PTC found that Cartoon Network aired a number of animated series containing sexual references and depictions, bad language and violence, and most egregiously, failed 100 percent of the time to warn parents in advance of sexual content and coarse language. (Disney Channel passed the study with flying colors.)
While watching cartoons might seem “an innocent pastime, animation can pose an inherent risk for children and teens,” the study noted.

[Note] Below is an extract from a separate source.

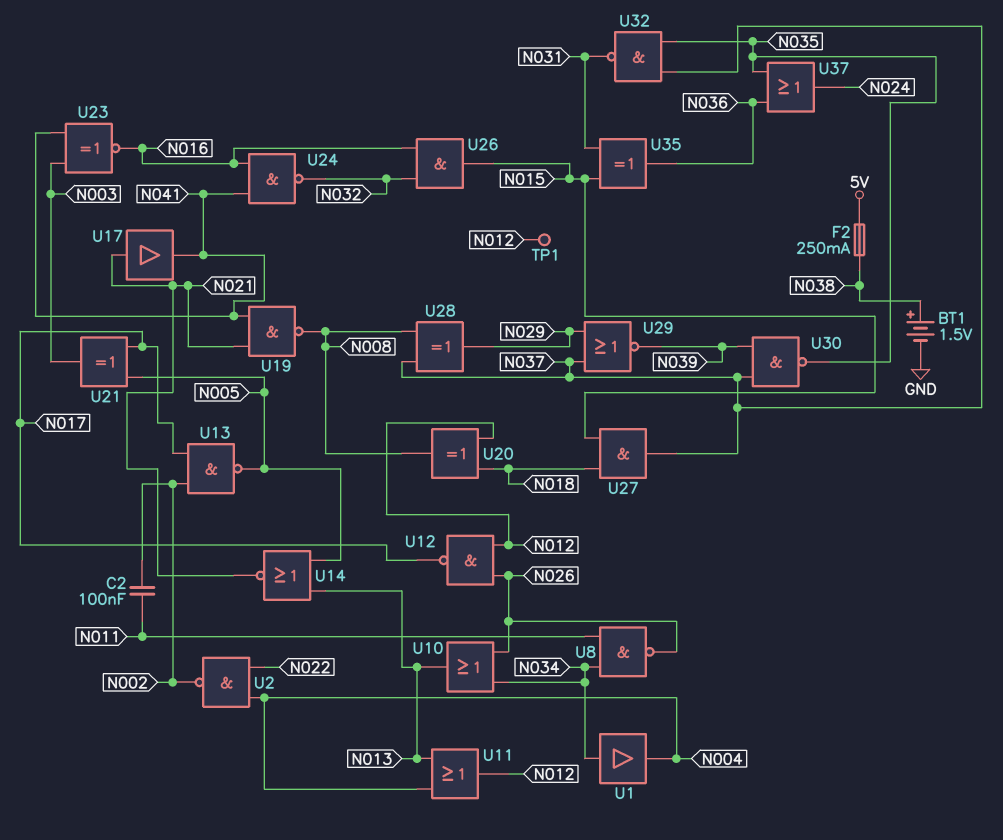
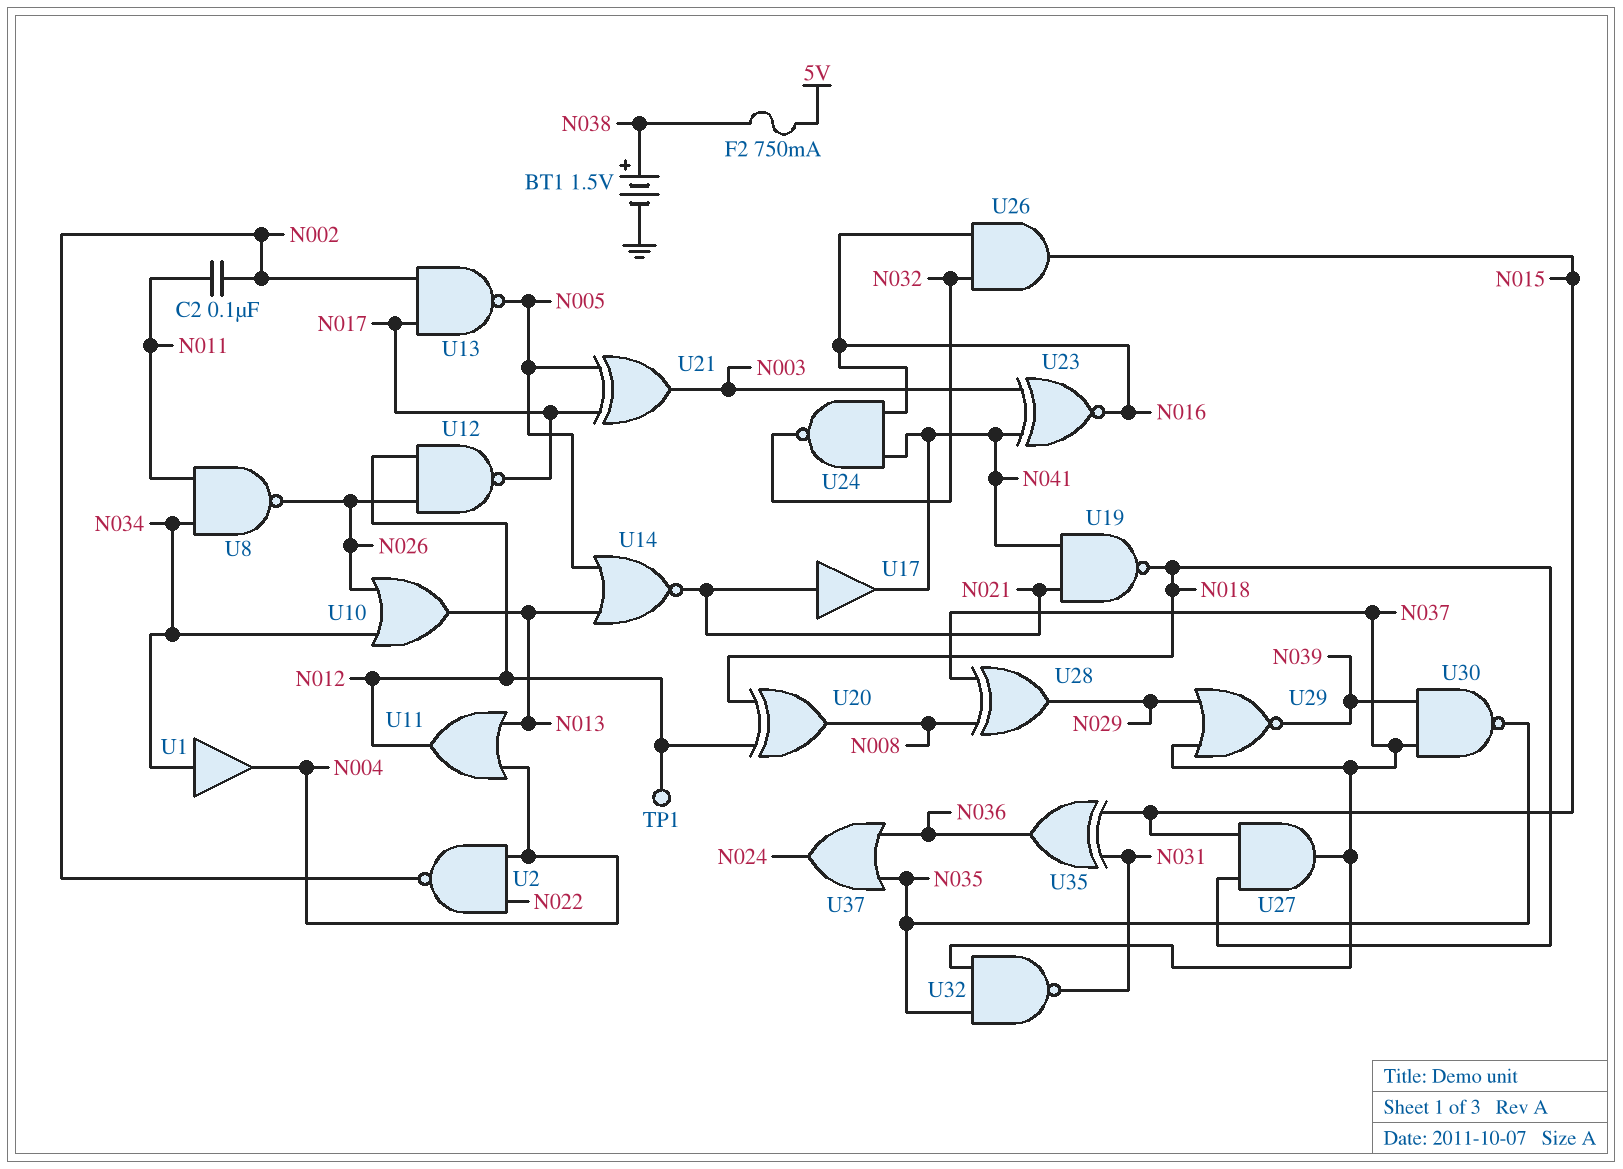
F2: 250mA (5V, N038) -> 750mA (5V, N038)
U19: NAND (in N021, in N041, out N008) -> NAND (in N021, in N041, out N018)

Compared with other genres, cartoons “can potentially trivialize and bring humor to adult themes and contribute to an atmosphere in which children view these depictions as normative and acceptable.”
The report warns the danger is exacerbated because “children and teens are consuming more and more of their video entertainment outside the traditional confines of a television set.”
That is undoubtedly truer four years on, with ever-expanding, highly competitive, on-demand streaming networks such as Netflix and Amazon Instant Video “dumping money into content for children,” according to Greg Nichols of CaliforniaSunday Magazine.(Graphic via LifeSiteNews)
In an article pointedly titled “Hooked: Why Amazon and Netflix want your kids,” Nichols cited statistics that chart out the brave new media world children inhabit: a 2013Common Sense Media study found 75 percent of American kids aged 8 and under have access to a “smart” mobile device, and the American Pediatric Association asserted the same year that “the average 8-year-old spends eight hours a day—56 hours per week—using electronic media such as laptops, tablets, and smartphones.”
And Nickelodeon pulled “The Legend of Korra” off television after the first season, and ran the next two—including the “coming out” final scene—online, as Vanity Fair’s Robinson noted.
The burgeoning kids’ content on-demand streaming market makes it more urgent that, as Johnston points out, “parents monitor what their kids are exposed to.”
Someone who himself struggled as a young Christian man with same-sex attraction and sex addiction before experiencing healing, Johnston emphasized that “television shows, books, and movies with sexually-confusing messages… introduce children to falsehoods and immorality, and they create confusion and insecurity. Children are not equipped to handle these adult themes.”